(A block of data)
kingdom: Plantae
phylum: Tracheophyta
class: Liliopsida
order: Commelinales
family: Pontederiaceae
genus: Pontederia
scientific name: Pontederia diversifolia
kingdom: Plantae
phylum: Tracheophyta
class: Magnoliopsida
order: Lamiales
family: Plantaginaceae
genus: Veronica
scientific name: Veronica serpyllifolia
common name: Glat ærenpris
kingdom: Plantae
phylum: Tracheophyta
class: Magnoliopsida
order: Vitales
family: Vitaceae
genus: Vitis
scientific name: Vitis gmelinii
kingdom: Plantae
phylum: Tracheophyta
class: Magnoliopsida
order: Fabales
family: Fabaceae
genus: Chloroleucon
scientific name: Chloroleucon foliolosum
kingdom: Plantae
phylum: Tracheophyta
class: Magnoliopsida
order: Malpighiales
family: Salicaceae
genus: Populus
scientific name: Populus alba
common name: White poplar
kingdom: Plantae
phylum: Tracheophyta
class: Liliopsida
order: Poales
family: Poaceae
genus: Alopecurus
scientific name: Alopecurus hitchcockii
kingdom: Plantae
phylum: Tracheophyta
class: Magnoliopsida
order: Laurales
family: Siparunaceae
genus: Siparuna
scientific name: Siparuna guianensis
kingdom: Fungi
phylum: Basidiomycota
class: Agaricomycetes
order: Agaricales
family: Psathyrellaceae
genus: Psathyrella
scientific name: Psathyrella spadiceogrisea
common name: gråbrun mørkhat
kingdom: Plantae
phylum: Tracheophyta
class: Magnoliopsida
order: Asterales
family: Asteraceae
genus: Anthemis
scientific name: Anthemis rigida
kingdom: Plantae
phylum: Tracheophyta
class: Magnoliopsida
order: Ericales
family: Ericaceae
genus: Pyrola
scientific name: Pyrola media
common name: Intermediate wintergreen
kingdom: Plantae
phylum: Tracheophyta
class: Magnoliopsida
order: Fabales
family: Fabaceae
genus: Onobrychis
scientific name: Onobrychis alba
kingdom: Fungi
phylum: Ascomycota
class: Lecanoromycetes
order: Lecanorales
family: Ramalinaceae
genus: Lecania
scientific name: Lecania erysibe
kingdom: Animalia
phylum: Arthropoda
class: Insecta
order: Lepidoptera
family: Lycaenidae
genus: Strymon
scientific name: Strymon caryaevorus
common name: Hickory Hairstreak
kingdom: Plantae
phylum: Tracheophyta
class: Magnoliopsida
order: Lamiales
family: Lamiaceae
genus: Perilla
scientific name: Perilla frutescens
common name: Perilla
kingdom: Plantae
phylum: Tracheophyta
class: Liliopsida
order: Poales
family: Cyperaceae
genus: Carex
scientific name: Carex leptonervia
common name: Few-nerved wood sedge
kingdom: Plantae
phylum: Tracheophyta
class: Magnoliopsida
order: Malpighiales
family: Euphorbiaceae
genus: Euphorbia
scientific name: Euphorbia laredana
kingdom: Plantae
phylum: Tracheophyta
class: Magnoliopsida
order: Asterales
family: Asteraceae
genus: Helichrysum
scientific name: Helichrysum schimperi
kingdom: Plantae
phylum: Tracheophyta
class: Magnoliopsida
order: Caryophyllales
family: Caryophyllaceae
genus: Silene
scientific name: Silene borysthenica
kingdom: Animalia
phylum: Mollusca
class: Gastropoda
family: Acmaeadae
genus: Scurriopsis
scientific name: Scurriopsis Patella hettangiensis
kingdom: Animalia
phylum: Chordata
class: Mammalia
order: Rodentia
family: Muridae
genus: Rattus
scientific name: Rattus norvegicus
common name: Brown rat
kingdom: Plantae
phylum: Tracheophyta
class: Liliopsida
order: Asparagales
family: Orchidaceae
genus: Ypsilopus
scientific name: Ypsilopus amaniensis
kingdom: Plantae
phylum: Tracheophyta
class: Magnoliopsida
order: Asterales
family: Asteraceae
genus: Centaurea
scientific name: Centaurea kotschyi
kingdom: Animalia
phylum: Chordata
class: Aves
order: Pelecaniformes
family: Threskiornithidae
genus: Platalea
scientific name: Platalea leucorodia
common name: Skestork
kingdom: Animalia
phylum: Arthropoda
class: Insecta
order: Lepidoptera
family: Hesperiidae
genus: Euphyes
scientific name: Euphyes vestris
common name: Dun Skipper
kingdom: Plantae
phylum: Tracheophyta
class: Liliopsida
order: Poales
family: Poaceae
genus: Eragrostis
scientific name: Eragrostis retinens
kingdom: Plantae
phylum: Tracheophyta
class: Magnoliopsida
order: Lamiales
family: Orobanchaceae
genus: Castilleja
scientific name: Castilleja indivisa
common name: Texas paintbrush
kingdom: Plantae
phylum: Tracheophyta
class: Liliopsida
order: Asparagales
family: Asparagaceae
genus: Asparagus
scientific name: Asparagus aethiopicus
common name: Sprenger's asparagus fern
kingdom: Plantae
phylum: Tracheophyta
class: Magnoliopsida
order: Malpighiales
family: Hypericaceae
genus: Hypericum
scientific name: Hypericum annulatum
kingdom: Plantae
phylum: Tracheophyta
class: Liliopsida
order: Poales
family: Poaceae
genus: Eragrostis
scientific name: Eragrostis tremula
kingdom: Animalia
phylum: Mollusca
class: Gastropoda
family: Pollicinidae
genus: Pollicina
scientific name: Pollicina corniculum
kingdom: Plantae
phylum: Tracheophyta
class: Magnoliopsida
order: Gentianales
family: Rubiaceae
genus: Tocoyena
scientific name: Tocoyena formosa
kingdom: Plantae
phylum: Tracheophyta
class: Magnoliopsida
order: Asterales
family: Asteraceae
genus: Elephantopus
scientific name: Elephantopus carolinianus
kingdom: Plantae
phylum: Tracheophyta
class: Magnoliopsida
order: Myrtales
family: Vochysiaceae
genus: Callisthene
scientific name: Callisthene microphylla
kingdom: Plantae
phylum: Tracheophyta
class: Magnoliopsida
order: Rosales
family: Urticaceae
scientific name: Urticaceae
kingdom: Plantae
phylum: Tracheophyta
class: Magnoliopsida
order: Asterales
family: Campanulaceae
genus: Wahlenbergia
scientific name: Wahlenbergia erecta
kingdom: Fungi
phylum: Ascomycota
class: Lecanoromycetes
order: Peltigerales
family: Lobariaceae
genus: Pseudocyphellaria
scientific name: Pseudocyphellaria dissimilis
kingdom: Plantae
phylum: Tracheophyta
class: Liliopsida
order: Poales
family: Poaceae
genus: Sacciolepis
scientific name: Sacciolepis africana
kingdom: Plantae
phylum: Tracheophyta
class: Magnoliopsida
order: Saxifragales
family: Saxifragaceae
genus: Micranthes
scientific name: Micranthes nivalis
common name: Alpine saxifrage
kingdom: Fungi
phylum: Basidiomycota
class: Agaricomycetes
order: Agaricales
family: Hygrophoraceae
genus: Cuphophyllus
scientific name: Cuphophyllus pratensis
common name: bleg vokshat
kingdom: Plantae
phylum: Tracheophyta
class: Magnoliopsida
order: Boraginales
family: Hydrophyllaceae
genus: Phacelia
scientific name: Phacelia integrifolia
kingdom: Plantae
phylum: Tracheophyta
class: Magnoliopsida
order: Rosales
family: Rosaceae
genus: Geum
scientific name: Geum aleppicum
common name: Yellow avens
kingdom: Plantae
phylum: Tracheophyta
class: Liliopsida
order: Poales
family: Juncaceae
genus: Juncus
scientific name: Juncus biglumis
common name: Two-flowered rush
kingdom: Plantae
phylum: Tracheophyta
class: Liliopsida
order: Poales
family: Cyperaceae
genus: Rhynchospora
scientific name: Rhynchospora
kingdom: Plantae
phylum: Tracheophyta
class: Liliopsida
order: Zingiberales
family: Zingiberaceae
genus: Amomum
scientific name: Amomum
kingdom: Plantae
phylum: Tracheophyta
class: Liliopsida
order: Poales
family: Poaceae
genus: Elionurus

▶ [Short problem]
Please copy out all of the records, replacing "common name" with "vernacular name" and keeping everything else as it is.

▶ [Written solution]
kingdom: Plantae
phylum: Tracheophyta
class: Liliopsida
order: Commelinales
family: Pontederiaceae
genus: Pontederia
scientific name: Pontederia diversifolia
kingdom: Plantae
phylum: Tracheophyta
class: Magnoliopsida
order: Lamiales
family: Plantaginaceae
genus: Veronica
scientific name: Veronica serpyllifolia
vernacular name: Glat ærenpris
kingdom: Plantae
phylum: Tracheophyta
class: Magnoliopsida
order: Vitales
family: Vitaceae
genus: Vitis
scientific name: Vitis gmelinii
kingdom: Plantae
phylum: Tracheophyta
class: Magnoliopsida
order: Fabales
family: Fabaceae
genus: Chloroleucon
scientific name: Chloroleucon foliolosum
kingdom: Plantae
phylum: Tracheophyta
class: Magnoliopsida
order: Malpighiales
family: Salicaceae
genus: Populus
scientific name: Populus alba
vernacular name: White poplar
kingdom: Plantae
phylum: Tracheophyta
class: Liliopsida
order: Poales
family: Poaceae
genus: Alopecurus
scientific name: Alopecurus hitchcockii
kingdom: Plantae
phylum: Tracheophyta
class: Magnoliopsida
order: Laurales
family: Siparunaceae
genus: Siparuna
scientific name: Siparuna guianensis
kingdom: Fungi
phylum: Basidiomycota
class: Agaricomycetes
order: Agaricales
family: Psathyrellaceae
genus: Psathyrella
scientific name: Psathyrella spadiceogrisea
vernacular name: gråbrun mørkhat
kingdom: Plantae
phylum: Tracheophyta
class: Magnoliopsida
order: Asterales
family: Asteraceae
genus: Anthemis
scientific name: Anthemis rigida
kingdom: Plantae
phylum: Tracheophyta
class: Magnoliopsida
order: Ericales
family: Ericaceae
genus: Pyrola
scientific name: Pyrola media
vernacular name: Intermediate wintergreen
kingdom: Plantae
phylum: Tracheophyta
class: Magnoliopsida
order: Fabales
family: Fabaceae
genus: Onobrychis
scientific name: Onobrychis alba
kingdom: Fungi
phylum: Ascomycota
class: Lecanoromycetes
order: Lecanorales
family: Ramalinaceae
genus: Lecania
scientific name: Lecania erysibe
kingdom: Animalia
phylum: Arthropoda
class: Insecta
order: Lepidoptera
family: Lycaenidae
genus: Strymon
scientific name: Strymon caryaevorus
vernacular name: Hickory Hairstreak
kingdom: Plantae
phylum: Tracheophyta
class: Magnoliopsida
order: Lamiales
family: Lamiaceae
genus: Perilla
scientific name: Perilla frutescens
vernacular name: Perilla
kingdom: Plantae
phylum: Tracheophyta
class: Liliopsida
order: Poales
family: Cyperaceae
genus: Carex
scientific name: Carex leptonervia
vernacular name: Few-nerved wood sedge
kingdom: Plantae
phylum: Tracheophyta
class: Magnoliopsida
order: Malpighiales
family: Euphorbiaceae
genus: Euphorbia
scientific name: Euphorbia laredana
kingdom: Plantae
phylum: Tracheophyta
class: Magnoliopsida
order: Asterales
family: Asteraceae
genus: Helichrysum
scientific name: Helichrysum schimperi
kingdom: Plantae
phylum: Tracheophyta
class: Magnoliopsida
order: Caryophyllales
family: Caryophyllaceae
genus: Silene
scientific name: Silene borysthenica
kingdom: Animalia
phylum: Mollusca
class: Gastropoda
family: Acmaeadae
genus: Scurriopsis
scientific name: Scurriopsis Patella hettangiensis
kingdom: Animalia
phylum: Chordata
class: Mammalia
order: Rodentia
family: Muridae
genus: Rattus
scientific name: Rattus norvegicus
vernacular name: Brown rat
kingdom: Plantae
phylum: Tracheophyta
class: Liliopsida
order: Asparagales
family: Orchidaceae
genus: Ypsilopus
scientific name: Ypsilopus amaniensis
kingdom: Plantae
phylum: Tracheophyta
class: Magnoliopsida
order: Asterales
family: Asteraceae
genus: Centaurea
scientific name: Centaurea kotschyi
kingdom: Animalia
phylum: Chordata
class: Aves
order: Pelecaniformes
family: Threskiornithidae
genus: Platalea
scientific name: Platalea leucorodia
vernacular name: Skestork
kingdom: Animalia
phylum: Arthropoda
class: Insecta
order: Lepidoptera
family: Hesperiidae
genus: Euphyes
scientific name: Euphyes vestris
vernacular name: Dun Skipper
kingdom: Plantae
phylum: Tracheophyta
class: Liliopsida
order: Poales
family: Poaceae
genus: Eragrostis
scientific name: Eragrostis retinens
kingdom: Plantae
phylum: Tracheophyta
class: Magnoliopsida
order: Lamiales
family: Orobanchaceae
genus: Castilleja
scientific name: Castilleja indivisa
vernacular name: Texas paintbrush
kingdom: Plantae
phylum: Tracheophyta
class: Liliopsida
order: Asparagales
family: Asparagaceae
genus: Asparagus
scientific name: Asparagus aethiopicus
vernacular name: Sprenger's asparagus fern
kingdom: Plantae
phylum: Tracheophyta
class: Magnoliopsida
order: Malpighiales
family: Hypericaceae
genus: Hypericum
scientific name: Hypericum annulatum
kingdom: Plantae
phylum: Tracheophyta
class: Liliopsida
order: Poales
family: Poaceae
genus: Eragrostis
scientific name: Eragrostis tremula
kingdom: Animalia
phylum: Mollusca
class: Gastropoda
family: Pollicinidae
genus: Pollicina
scientific name: Pollicina corniculum
kingdom: Plantae
phylum: Tracheophyta
class: Magnoliopsida
order: Gentianales
family: Rubiaceae
genus: Tocoyena
scientific name: Tocoyena formosa
kingdom: Plantae
phylum: Tracheophyta
class: Magnoliopsida
order: Asterales
family: Asteraceae
genus: Elephantopus
scientific name: Elephantopus carolinianus
kingdom: Plantae
phylum: Tracheophyta
class: Magnoliopsida
order: Myrtales
family: Vochysiaceae
genus: Callisthene
scientific name: Callisthene microphylla
kingdom: Plantae
phylum: Tracheophyta
class: Magnoliopsida
order: Rosales
family: Urticaceae
scientific name: Urticaceae
kingdom: Plantae
phylum: Tracheophyta
class: Magnoliopsida
order: Asterales
family: Campanulaceae
genus: Wahlenbergia
scientific name: Wahlenbergia erecta
kingdom: Fungi
phylum: Ascomycota
class: Lecanoromycetes
order: Peltigerales
family: Lobariaceae
genus: Pseudocyphellaria
scientific name: Pseudocyphellaria dissimilis
kingdom: Plantae
phylum: Tracheophyta
class: Liliopsida
order: Poales
family: Poaceae
genus: Sacciolepis
scientific name: Sacciolepis africana
kingdom: Plantae
phylum: Tracheophyta
class: Magnoliopsida
order: Saxifragales
family: Saxifragaceae
genus: Micranthes
scientific name: Micranthes nivalis
vernacular name: Alpine saxifrage
kingdom: Fungi
phylum: Basidiomycota
class: Agaricomycetes
order: Agaricales
family: Hygrophoraceae
genus: Cuphophyllus
scientific name: Cuphophyllus pratensis
vernacular name: bleg vokshat
kingdom: Plantae
phylum: Tracheophyta
class: Magnoliopsida
order: Boraginales
family: Hydrophyllaceae
genus: Phacelia
scientific name: Phacelia integrifolia
kingdom: Plantae
phylum: Tracheophyta
class: Magnoliopsida
order: Rosales
family: Rosaceae
genus: Geum
scientific name: Geum aleppicum
vernacular name: Yellow avens
kingdom: Plantae
phylum: Tracheophyta
class: Liliopsida
order: Poales
family: Juncaceae
genus: Juncus
scientific name: Juncus biglumis
vernacular name: Two-flowered rush
kingdom: Plantae
phylum: Tracheophyta
class: Liliopsida
order: Poales
family: Cyperaceae
genus: Rhynchospora
scientific name: Rhynchospora
kingdom: Plantae
phylum: Tracheophyta
class: Liliopsida
order: Zingiberales
family: Zingiberaceae
genus: Amomum
scientific name: Amomum
kingdom: Plantae
phylum: Tracheophyta
class: Liliopsida
order: Poales
family: Poaceae
genus: Elionurus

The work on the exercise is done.